Welsh Water envisages that full completion of the works at Five Fords will contribute towards its measures of success by responding to climate change through increasing the amount of renewable electricity generated, and improving the efficient operation of its business.
These will be achieved through further advanced digestion pre-treatment of the sludge which will offer several benefits. By using steam in a thermal hydrolysis plant (THP) the sludge will be more rapidly de-natured during the digestion process causing more of the solids within the sludge to be broken down and converted into biogas, and subsequently biomethane by the biomethane to grid plant. This enhances energy self-sufficiency, reduces carbon emissions from haulage and reduces the indirect carbon emissions due to any methane subsequently emitted from the sludge.
Methane is twenty-one times more ‘warming’ to the atmosphere than carbon dioxide. Sludge recycled to land accounts for about 10% of Welsh Water’s annual carbon emissions, and is therefore a great opportunity for advanced digestion which reduces the volume of sludge recycled to land. A real environmental win-win!
The THP will also achieve a greater pathogen kill which means that the 99% pathogen kill currently achieved would be improved to 99.9999%, equivalent to the pasteurisation process. This will ensure Welsh Water meets stricter regulatory standards should they be implemented in future.
The resulting benefit of greatly increased de-naturing of sludge is that the substrate, the part of the sludge used as food by bacteria within digesters, becomes much more accessible for use as food. This means that the biogas yield per tonne of sludge solids may be increased by between 25% and 40%, dependent on the quality of sludge. This, coupled with increased sludge throughput, would triple the volume of biomethane produced at site.
To date Welsh Water has completed four parts of its innovative ‘Energy Park’. The ‘Energy Park’ will comprise advanced anaerobic digestion (currently operating as conventional anaerobic digestion), CHP, gas to grid, solar PV, hydro and wind. The majority of the renewable electricity generated would be used on site and the renewable gas would be exported to the local gas network.

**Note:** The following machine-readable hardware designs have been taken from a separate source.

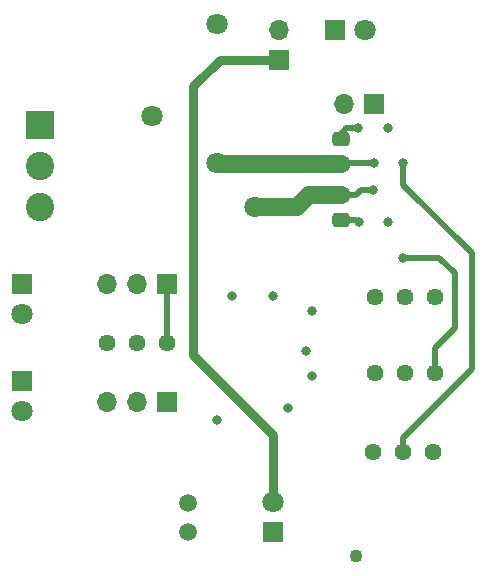
<source format=gbr>
%TF.GenerationSoftware,KiCad,Pcbnew,7.0.11-7.0.11~ubuntu22.04.1*%
%TF.CreationDate,2024-03-09T07:06:09+01:00*%
%TF.ProjectId,elcirc2024,656c6369-7263-4323-9032-342e6b696361,rev?*%
%TF.SameCoordinates,Original*%
%TF.FileFunction,Copper,L4,Bot*%
%TF.FilePolarity,Positive*%
%FSLAX46Y46*%
G04 Gerber Fmt 4.6, Leading zero omitted, Abs format (unit mm)*
G04 Created by KiCad (PCBNEW 7.0.11-7.0.11~ubuntu22.04.1) date 2024-03-09 07:06:09*
%MOMM*%
%LPD*%
G01*
G04 APERTURE LIST*
G04 Aperture macros list*
%AMRoundRect*
0 Rectangle with rounded corners*
0 $1 Rounding radius*
0 $2 $3 $4 $5 $6 $7 $8 $9 X,Y pos of 4 corners*
0 Add a 4 corners polygon primitive as box body*
4,1,4,$2,$3,$4,$5,$6,$7,$8,$9,$2,$3,0*
0 Add four circle primitives for the rounded corners*
1,1,$1+$1,$2,$3*
1,1,$1+$1,$4,$5*
1,1,$1+$1,$6,$7*
1,1,$1+$1,$8,$9*
0 Add four rect primitives between the rounded corners*
20,1,$1+$1,$2,$3,$4,$5,0*
20,1,$1+$1,$4,$5,$6,$7,0*
20,1,$1+$1,$6,$7,$8,$9,0*
20,1,$1+$1,$8,$9,$2,$3,0*%
G04 Aperture macros list end*
%TA.AperFunction,ComponentPad*%
%ADD10R,1.800000X1.800000*%
%TD*%
%TA.AperFunction,ComponentPad*%
%ADD11C,1.800000*%
%TD*%
%TA.AperFunction,ComponentPad*%
%ADD12C,1.500000*%
%TD*%
%TA.AperFunction,ComponentPad*%
%ADD13C,1.440000*%
%TD*%
%TA.AperFunction,ComponentPad*%
%ADD14R,1.700000X1.700000*%
%TD*%
%TA.AperFunction,ComponentPad*%
%ADD15O,1.700000X1.700000*%
%TD*%
%TA.AperFunction,ComponentPad*%
%ADD16R,2.400000X2.400000*%
%TD*%
%TA.AperFunction,ComponentPad*%
%ADD17C,2.400000*%
%TD*%
%TA.AperFunction,SMDPad,CuDef*%
%ADD18RoundRect,0.250000X-0.475000X0.337500X-0.475000X-0.337500X0.475000X-0.337500X0.475000X0.337500X0*%
%TD*%
%TA.AperFunction,SMDPad,CuDef*%
%ADD19RoundRect,0.250000X0.475000X-0.337500X0.475000X0.337500X-0.475000X0.337500X-0.475000X-0.337500X0*%
%TD*%
%TA.AperFunction,ViaPad*%
%ADD20C,1.800000*%
%TD*%
%TA.AperFunction,ViaPad*%
%ADD21C,0.800000*%
%TD*%
%TA.AperFunction,ViaPad*%
%ADD22C,1.100000*%
%TD*%
%TA.AperFunction,Conductor*%
%ADD23C,1.500000*%
%TD*%
%TA.AperFunction,Conductor*%
%ADD24C,0.500000*%
%TD*%
%TA.AperFunction,Conductor*%
%ADD25C,0.800000*%
%TD*%
G04 APERTURE END LIST*
D10*
%TO.P,LED1,1,K*%
%TO.N,Net-(LED1-K)*%
X100000000Y-100525000D03*
D11*
%TO.P,LED1,2,A*%
%TO.N,Net-(JP3-A)*%
X100000000Y-97985000D03*
%TD*%
D12*
%TO.P,PHR1,1*%
%TO.N,Net-(JP1-A)*%
X92750000Y-98000000D03*
%TO.P,PHR1,2*%
%TO.N,GNDREF*%
X92750000Y-100500000D03*
%TD*%
D10*
%TO.P,J2,1,Pin_1*%
%TO.N,Net-(J2-Pin_1)*%
X105230000Y-58000000D03*
D11*
%TO.P,J2,2,Pin_2*%
%TO.N,GNDREF*%
X107770000Y-58000000D03*
%TD*%
D13*
%TO.P,TR3,1,1*%
%TO.N,Net-(U2D--)*%
X113657500Y-87010000D03*
%TO.P,TR3,2,2*%
%TO.N,Net-(C9-Pad1)*%
X111117500Y-87010000D03*
%TO.P,TR3,3,3*%
X108577500Y-87010000D03*
%TD*%
D14*
%TO.P,JP3,1,A*%
%TO.N,Net-(JP3-A)*%
X100500000Y-60525000D03*
D15*
%TO.P,JP3,2,B*%
%TO.N,Net-(J2-Pin_1)*%
X100500000Y-57985000D03*
%TD*%
D10*
%TO.P,J4,1,Pin_1*%
%TO.N,Net-(J4-Pin_1)*%
X78750000Y-87710000D03*
D11*
%TO.P,J4,2,Pin_2*%
%TO.N,GNDREF*%
X78750000Y-90250000D03*
%TD*%
D14*
%TO.P,JP2,1,A*%
%TO.N,Net-(JP2-A)*%
X91025000Y-79500000D03*
D15*
%TO.P,JP2,2,C*%
%TO.N,Net-(JP2-C)*%
X88485000Y-79500000D03*
%TO.P,JP2,3,B*%
%TO.N,Net-(J3-Pin_1)*%
X85945000Y-79500000D03*
%TD*%
D14*
%TO.P,JP1,1,A*%
%TO.N,Net-(JP1-A)*%
X91000000Y-89500000D03*
D15*
%TO.P,JP1,2,C*%
%TO.N,Net-(JP1-C)*%
X88460000Y-89500000D03*
%TO.P,JP1,3,B*%
%TO.N,Net-(J4-Pin_1)*%
X85920000Y-89500000D03*
%TD*%
D16*
%TO.P,J1,1,Pin_1*%
%TO.N,+12V*%
X80250000Y-66000000D03*
D17*
%TO.P,J1,2,Pin_2*%
%TO.N,GNDREF*%
X80250000Y-69500000D03*
%TO.P,J1,3,Pin_3*%
%TO.N,-12V*%
X80250000Y-73000000D03*
%TD*%
D10*
%TO.P,J3,1,Pin_1*%
%TO.N,Net-(J3-Pin_1)*%
X78750000Y-79460000D03*
D11*
%TO.P,J3,2,Pin_2*%
%TO.N,GNDREF*%
X78750000Y-82000000D03*
%TD*%
D13*
%TO.P,TR2,1,1*%
%TO.N,Net-(U2C--)*%
X113657500Y-80560000D03*
%TO.P,TR2,2,2*%
%TO.N,Net-(C9-Pad1)*%
X111117500Y-80560000D03*
%TO.P,TR2,3,3*%
X108577500Y-80560000D03*
%TD*%
%TO.P,TR4,1,1*%
%TO.N,GNDREF*%
X85950000Y-84500000D03*
%TO.P,TR4,2,2*%
X88490000Y-84500000D03*
%TO.P,TR4,3,3*%
%TO.N,Net-(JP2-A)*%
X91030000Y-84500000D03*
%TD*%
%TO.P,TR1,1,1*%
%TO.N,Net-(R8-Pad1)*%
X113550000Y-93750000D03*
%TO.P,TR1,2,2*%
%TO.N,Net-(U2A--)*%
X111010000Y-93750000D03*
%TO.P,TR1,3,3*%
X108470000Y-93750000D03*
%TD*%
D14*
%TO.P,JP4,1,A*%
%TO.N,Net-(JP4-A)*%
X108525000Y-64250000D03*
D15*
%TO.P,JP4,2,B*%
%TO.N,Net-(JP4-B)*%
X105985000Y-64250000D03*
%TD*%
D18*
%TO.P,C6,1*%
%TO.N,-12V*%
X105750000Y-71962500D03*
%TO.P,C6,2*%
%TO.N,GNDREF*%
X105750000Y-74037500D03*
%TD*%
D19*
%TO.P,C5,1*%
%TO.N,+12V*%
X105750000Y-69325000D03*
%TO.P,C5,2*%
%TO.N,GNDREF*%
X105750000Y-67250000D03*
%TD*%
D20*
%TO.N,+12V*%
X95250000Y-69250000D03*
X95250000Y-57500000D03*
D21*
X108500000Y-69250000D03*
X100000000Y-80500000D03*
X96500000Y-80500000D03*
X95250000Y-91000000D03*
%TO.N,GNDREF*%
X103250000Y-87250000D03*
X107192500Y-66307500D03*
D22*
X107000000Y-102500000D03*
D21*
X102750000Y-85135000D03*
X109750000Y-74250000D03*
X103250000Y-81750000D03*
X107250000Y-74250000D03*
X109732500Y-66267500D03*
D20*
X89750000Y-65250000D03*
%TO.N,-12V*%
X98500000Y-73000000D03*
D21*
X108462500Y-71537500D03*
X101250000Y-90000000D03*
%TO.N,Net-(U2D--)*%
X111000000Y-77250000D03*
%TO.N,Net-(U2A--)*%
X111000000Y-69250000D03*
%TD*%
D23*
%TO.N,+12V*%
X105750000Y-69325000D02*
X95325000Y-69325000D01*
X95325000Y-69325000D02*
X95250000Y-69250000D01*
D24*
X105825000Y-69250000D02*
X105750000Y-69325000D01*
X108500000Y-69250000D02*
X105825000Y-69250000D01*
%TO.N,GNDREF*%
X107037500Y-74037500D02*
X107250000Y-74250000D01*
X105750000Y-67250000D02*
X105750000Y-66750000D01*
X105750000Y-74037500D02*
X107037500Y-74037500D01*
X106192500Y-66307500D02*
X107192500Y-66307500D01*
X105750000Y-66750000D02*
X106192500Y-66307500D01*
D23*
%TO.N,-12V*%
X102000000Y-73000000D02*
X103037500Y-71962500D01*
X98500000Y-73000000D02*
X102000000Y-73000000D01*
D24*
X105750000Y-71962500D02*
X107037500Y-71962500D01*
D23*
X103037500Y-71962500D02*
X105750000Y-71962500D01*
D24*
X107037500Y-71962500D02*
X107462500Y-71537500D01*
X107462500Y-71537500D02*
X108462500Y-71537500D01*
%TO.N,Net-(U2D--)*%
X115400000Y-83200000D02*
X115400000Y-78600000D01*
X113657500Y-84942500D02*
X115400000Y-83200000D01*
X115400000Y-78600000D02*
X114050000Y-77250000D01*
X113657500Y-87010000D02*
X113657500Y-84942500D01*
X114050000Y-77250000D02*
X111000000Y-77250000D01*
%TO.N,Net-(JP2-A)*%
X91030000Y-84500000D02*
X91030000Y-79505000D01*
%TO.N,Net-(U2A--)*%
X116800000Y-76900000D02*
X111000000Y-71100000D01*
X111010000Y-93750000D02*
X111010000Y-92490000D01*
X116800000Y-86700000D02*
X116800000Y-76900000D01*
X111000000Y-71100000D02*
X111000000Y-69250000D01*
X111010000Y-92490000D02*
X116800000Y-86700000D01*
D25*
%TO.N,Net-(JP3-A)*%
X93250000Y-62750000D02*
X95475000Y-60525000D01*
X93250000Y-85500000D02*
X93250000Y-62750000D01*
X100000000Y-92250000D02*
X93250000Y-85500000D01*
X100000000Y-97985000D02*
X100000000Y-92250000D01*
X95475000Y-60525000D02*
X100500000Y-60525000D01*
%TD*%
M02*

</source>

The advanced digestion would allow Welsh Water to process an increased sludge volume through the existing digesters, which allows existing assets to absorb future population growth whilst at the same time increasing energy self-sufficiency and enhancing the quality of end product recycled to local land. The list of accolades for these technologies include:
- First operational gas to grid plant in Wales.

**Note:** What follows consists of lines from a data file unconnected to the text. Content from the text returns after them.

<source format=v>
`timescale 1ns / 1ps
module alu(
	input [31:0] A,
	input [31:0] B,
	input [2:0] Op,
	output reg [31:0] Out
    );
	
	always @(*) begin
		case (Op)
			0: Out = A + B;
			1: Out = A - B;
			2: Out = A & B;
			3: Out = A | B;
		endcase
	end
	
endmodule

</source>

- First membrane gas to grid plant in the UK Water Industry.
- First UK Water industry site to dovetail so many technologies together at one site.
- First Welsh WwTW to use its outfall for hydro-electric generation.
The advanced digestion proposal will be delivered by MMB and the target for completion is 2018. The hydro-turbine could be delivered by September 2017 and the proposed wind turbine soon after. Both of these will be tendered in the near future once stakeholder engagement, and subsequently, planning consents are obtained.
These latest proposals are to undergo public engagement and consultation as immediate next steps within the wider project. Should all of these be successful, in 2020 a wastewater treatment works on the outskirts of Wrexham would be able to:
- Export 40GWh of biomethane to the local grid, enough to heat 3,000 average homes for a year.
- Generate enough electricity from the CHP engines, solar, wind and hydro to power 1,100 homes.
All of this from nothing more than the renewable sources of energy present at the site. Sounds like a win-win for Welsh Water and its customers!